- _Task statement_
Only one stretch of the data below should be repeated: the lines from the line containing "ипотечного кредитования" through the line containing "ーケアプロムラムは利用す", inclusive, exactly as they are.

(Given entries)

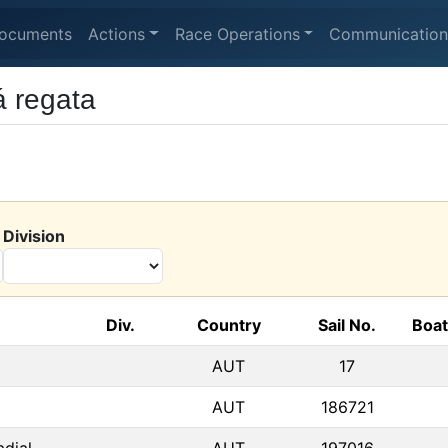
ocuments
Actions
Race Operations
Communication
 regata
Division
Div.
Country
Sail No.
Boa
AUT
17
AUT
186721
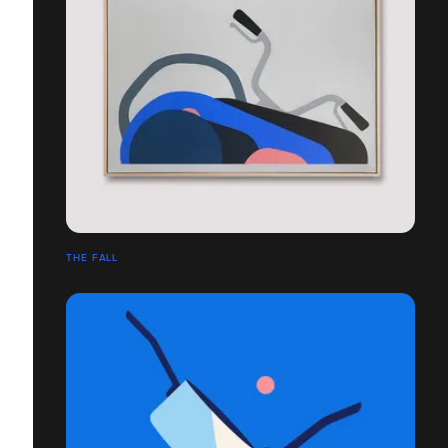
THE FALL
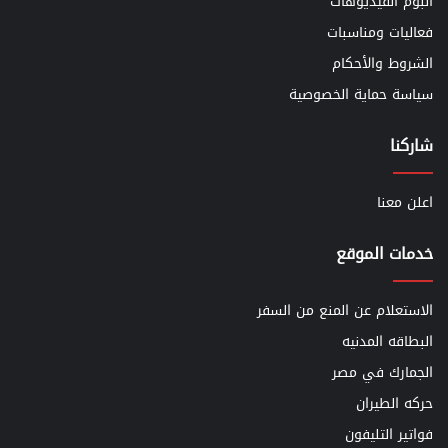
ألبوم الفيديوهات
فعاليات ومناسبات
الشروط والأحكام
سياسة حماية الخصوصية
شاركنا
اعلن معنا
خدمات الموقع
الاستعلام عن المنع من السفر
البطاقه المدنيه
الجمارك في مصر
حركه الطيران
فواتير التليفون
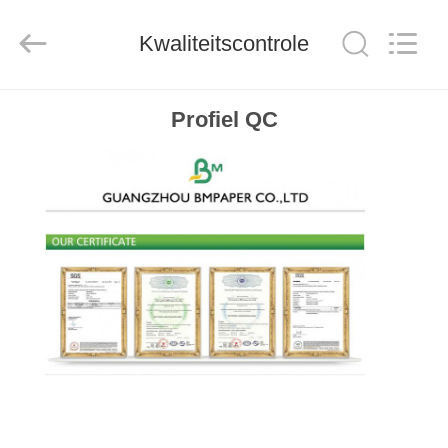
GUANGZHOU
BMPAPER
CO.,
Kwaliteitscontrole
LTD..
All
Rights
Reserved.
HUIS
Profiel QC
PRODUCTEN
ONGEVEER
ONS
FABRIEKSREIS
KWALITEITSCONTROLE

(End Given entries)
(Given entries)

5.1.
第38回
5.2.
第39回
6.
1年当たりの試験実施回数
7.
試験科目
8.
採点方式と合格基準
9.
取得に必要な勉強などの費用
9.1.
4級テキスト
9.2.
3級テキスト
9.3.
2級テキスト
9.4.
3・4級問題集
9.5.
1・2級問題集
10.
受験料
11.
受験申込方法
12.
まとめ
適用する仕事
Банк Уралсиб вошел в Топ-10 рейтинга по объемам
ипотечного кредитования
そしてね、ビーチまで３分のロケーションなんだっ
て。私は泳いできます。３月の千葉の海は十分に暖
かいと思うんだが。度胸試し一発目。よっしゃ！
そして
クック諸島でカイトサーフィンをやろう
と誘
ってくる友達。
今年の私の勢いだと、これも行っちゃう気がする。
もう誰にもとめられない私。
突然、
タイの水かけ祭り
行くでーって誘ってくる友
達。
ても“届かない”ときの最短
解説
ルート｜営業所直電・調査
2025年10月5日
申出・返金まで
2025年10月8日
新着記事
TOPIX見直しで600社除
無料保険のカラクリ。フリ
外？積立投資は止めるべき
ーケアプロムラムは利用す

(End Given entries)

- _Answer section_
ипотечного кредитования
そしてね、ビーチまで３分のロケーションなんだっ
て。私は泳いできます。３月の千葉の海は十分に暖
かいと思うんだが。度胸試し一発目。よっしゃ！
そして
クック諸島でカイトサーフィンをやろう
と誘
ってくる友達。
今年の私の勢いだと、これも行っちゃう気がする。
もう誰にもとめられない私。
突然、
タイの水かけ祭り
行くでーって誘ってくる友
達。
ても“届かない”ときの最短
解説
ルート｜営業所直電・調査
2025年10月5日
申出・返金まで
2025年10月8日
新着記事
TOPIX見直しで600社除
無料保険のカラクリ。フリ
外？積立投資は止めるべき
ーケアプロムラムは利用す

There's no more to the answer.